ERR
Expected Reciprocal Rank
Expected Reciprocal Rank
A performance metric used in information retrieval that considers the rank position of relevant documents, providing a probability-based measure of ranking quality.
In the context of AI and information retrieval, ERR provides a nuanced approach to evaluating ranked lists of documents by calculating the expected value of the reciprocal rank of a relevant document. This metric addresses some limitations of earlier metrics like Mean Reciprocal Rank (MRR) by incorporating the probability of relevance at various ranks, offering a more sophisticated and probabilistic view of user satisfaction.

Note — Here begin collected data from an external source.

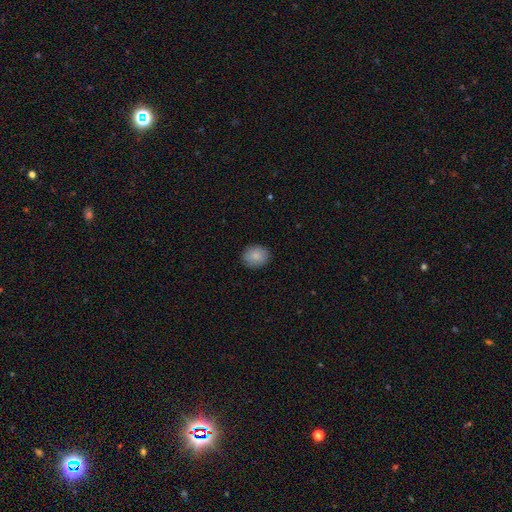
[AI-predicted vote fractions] Smooth or featured?
  - smooth: 87% *
  - star or artifact: 7%
  - featured or disk: 6%
How rounded?
  - round: 59% *
  - in between: 40%
  - cigar-shaped: 1%
Merging?
  - none: 88% *
  - minor disturbance: 9%
  - major disturbance: 2%
  - merger: 1%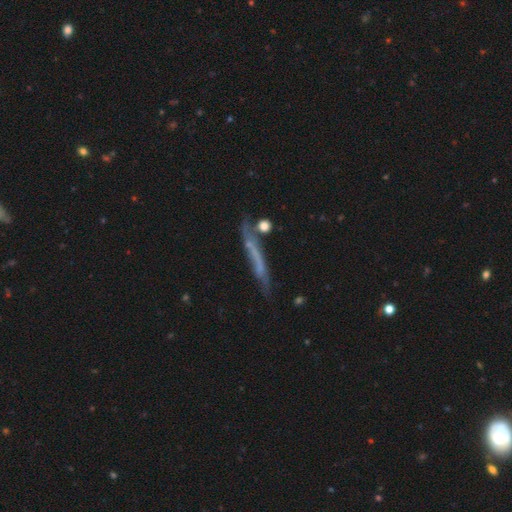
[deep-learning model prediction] The model was most divided on "smooth or featured": featured or disk: 51%, smooth: 38%, star or artifact: 11%. More confident: edge-on disk — yes (81%); merging — none (64%).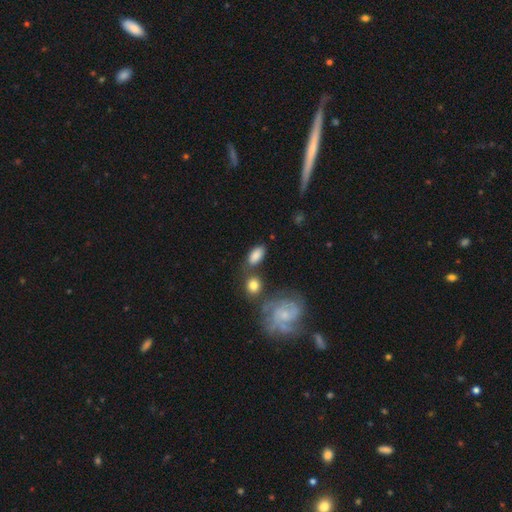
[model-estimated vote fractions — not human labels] The model was most divided on "merging": none: 65%, minor disturbance: 17%, merger: 12%, major disturbance: 6%. More confident: how rounded — in between (87%); smooth or featured — smooth (79%).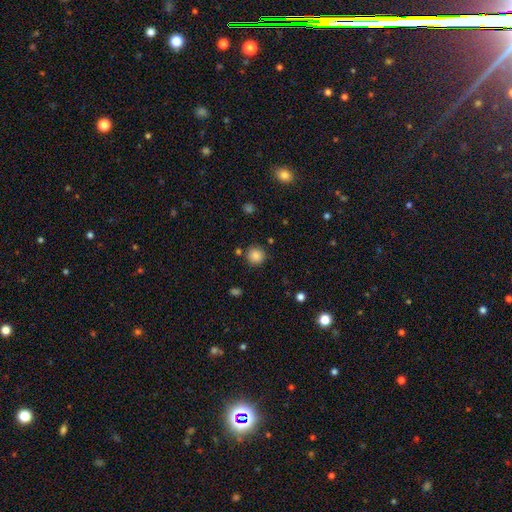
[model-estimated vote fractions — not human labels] This is clearly a smooth galaxy (85%). How rounded: clearly round (93%). Merging: clearly none (84%).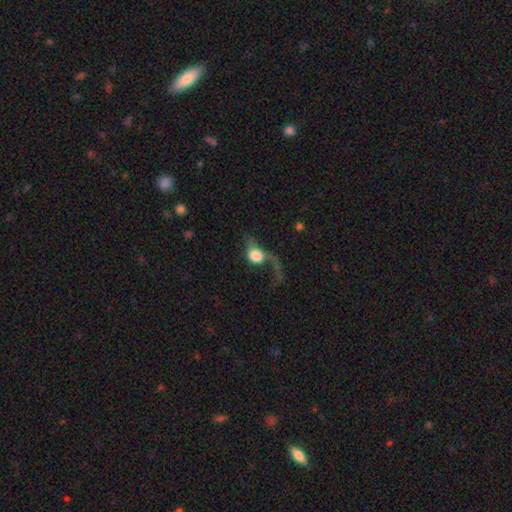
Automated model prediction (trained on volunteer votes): A smooth galaxy with no disk features (57%) that is round (59%). Merging: major disturbance (62%).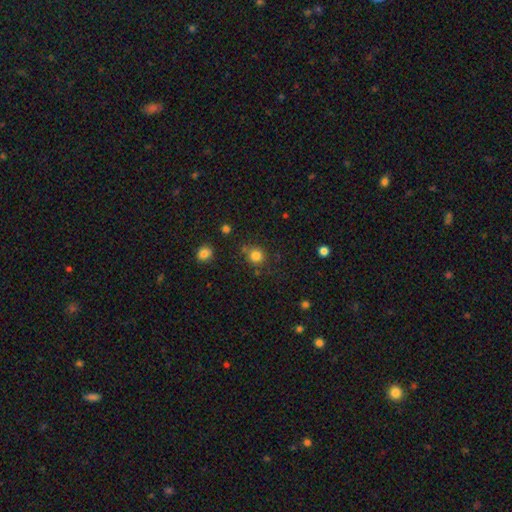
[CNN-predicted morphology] smooth 82%, star or artifact 13%, featured or disk 5%. Down the decision tree: how rounded — round (89%); merging — none (76%).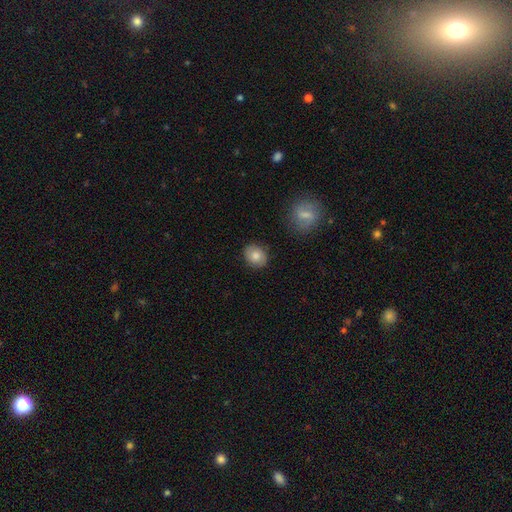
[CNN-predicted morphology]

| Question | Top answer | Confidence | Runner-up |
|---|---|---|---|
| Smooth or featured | smooth | 78% | featured or disk (14%) |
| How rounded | round | 59% | in between (40%) |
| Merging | none | 85% | minor disturbance (11%) |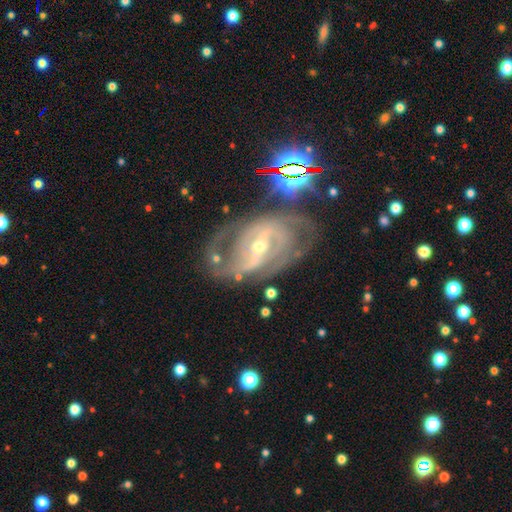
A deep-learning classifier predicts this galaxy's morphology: type=featured or disk (88%); edge-on=no (96%); bar=strong (56%); spiral arms=yes (94%); winding=medium (46%); arm count=2 (52%); bulge=small (63%); merging=none (62%).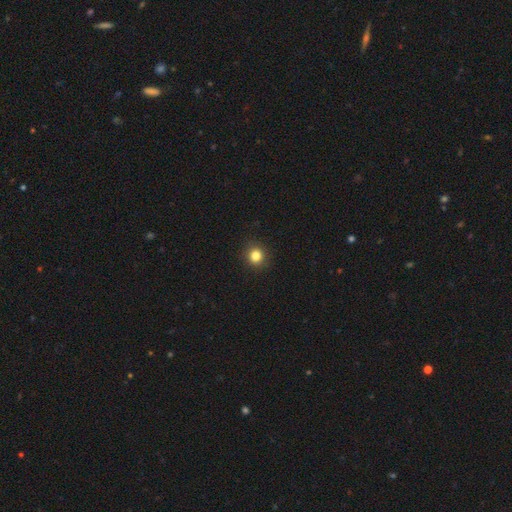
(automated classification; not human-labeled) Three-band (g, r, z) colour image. It shows a smooth galaxy with no disk features (83%) that is round (91%). Merging: none (92%).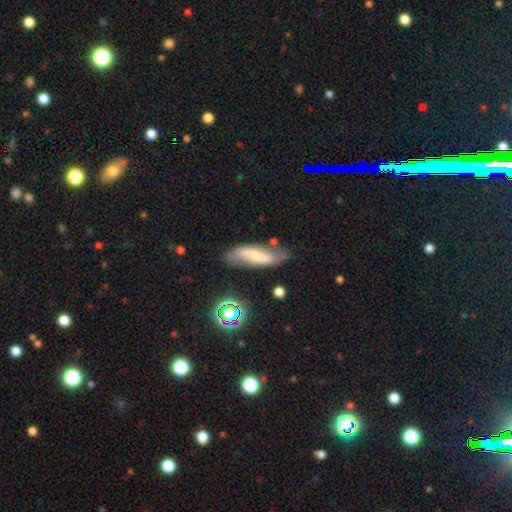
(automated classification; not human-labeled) A featured or disk galaxy (46%).

Vote fractions:
- Smooth or featured? featured or disk: 46% / smooth: 45% / star or artifact: 9%
- Merging? none: 64% / minor disturbance: 23% / major disturbance: 8% / merger: 5%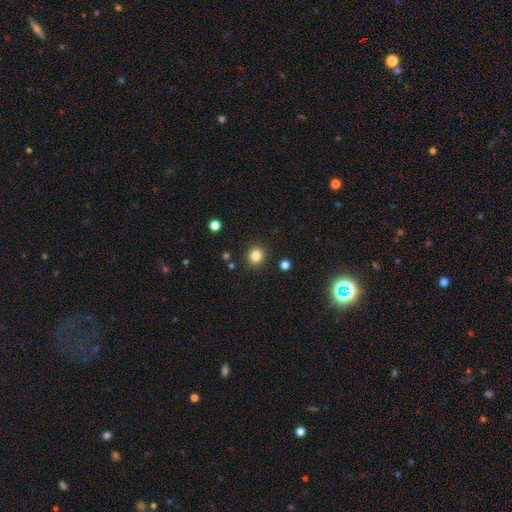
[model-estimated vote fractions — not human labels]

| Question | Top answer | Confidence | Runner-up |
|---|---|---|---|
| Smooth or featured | smooth | 83% | star or artifact (12%) |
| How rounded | round | 85% | in between (14%) |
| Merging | none | 90% | minor disturbance (6%) |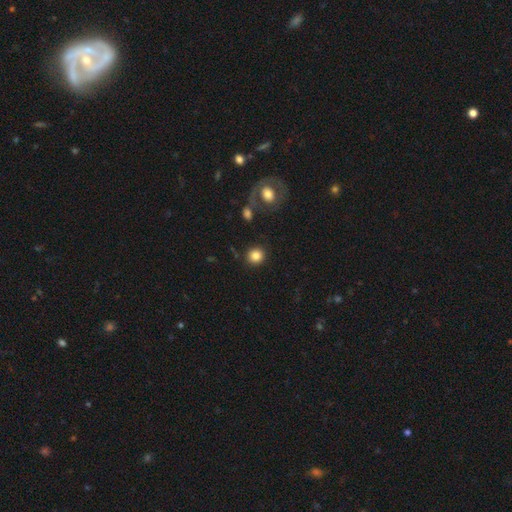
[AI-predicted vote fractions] smooth-or-featured: smooth: 85% | star or artifact: 9% | featured or disk: 6%
  how-rounded: round: 92% | in between: 7% | cigar-shaped: 1%
  merging: none: 88% | minor disturbance: 6% | merger: 3% | major disturbance: 3%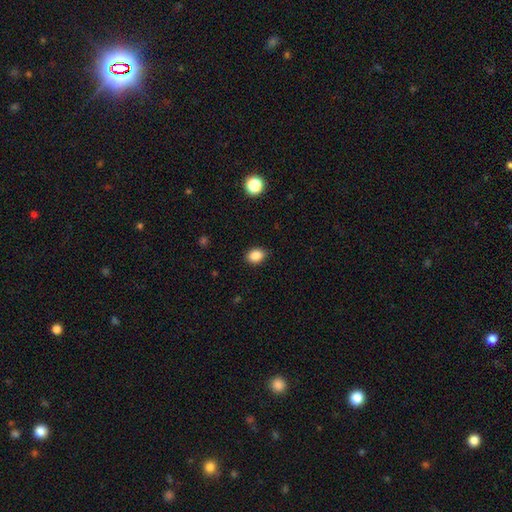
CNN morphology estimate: This appears to be a smooth galaxy with no disk features (87%) that is in between round and cigar-shaped (64%). Merging: none (86%).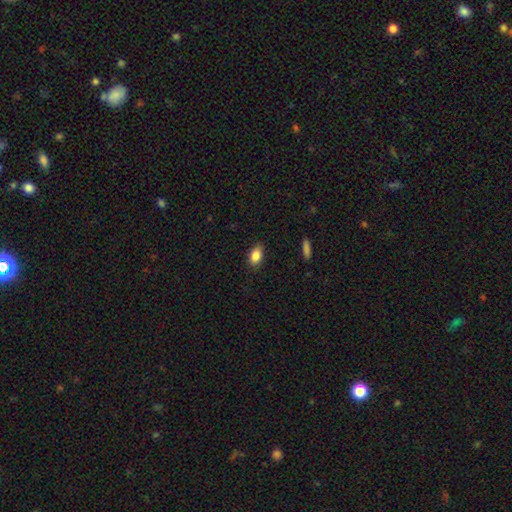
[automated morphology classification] Q: Smooth or featured?
A: smooth (86%); runner-up: star or artifact (8%)
Q: How rounded?
A: in between (88%); runner-up: round (9%)
Q: Merging?
A: none (85%); runner-up: minor disturbance (12%)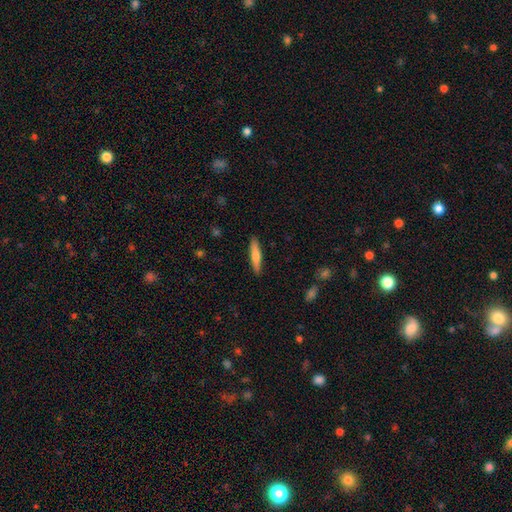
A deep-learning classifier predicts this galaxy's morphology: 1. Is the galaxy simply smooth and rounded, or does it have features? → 68% smooth, 27% featured or disk, 5% star or artifact.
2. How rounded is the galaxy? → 87% cigar-shaped, 11% in between, 1% round.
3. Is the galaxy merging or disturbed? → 90% none, 7% minor disturbance, 2% major disturbance, 1% merger.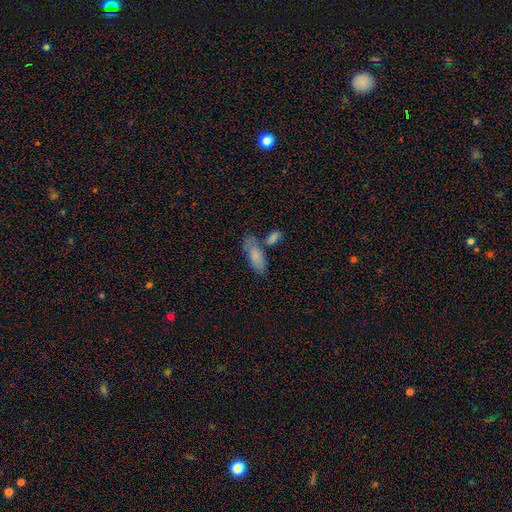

It is particularly significant in situations where documents have varying levels of relevance, as it emphasizes the importance of positioning more pertinent documents higher in the list, which can directly impact user engagement and satisfaction in search engines and recommendation systems.
ERR was first proposed in 2009 and gained traction as an effective evaluation tool in the 2010s, especially as search engines and recommendation systems sought more refined metrics to measure and enhance result quality.
The concept of Expected Reciprocal Rank was primarily introduced by researchers from Yahoo! Labs, with specific contributions from Olivier Chapelle, Donald Metzler, Ya Zhang, and Pierre Grinspan, who developed and formalized this metric within the context of information retrieval systems.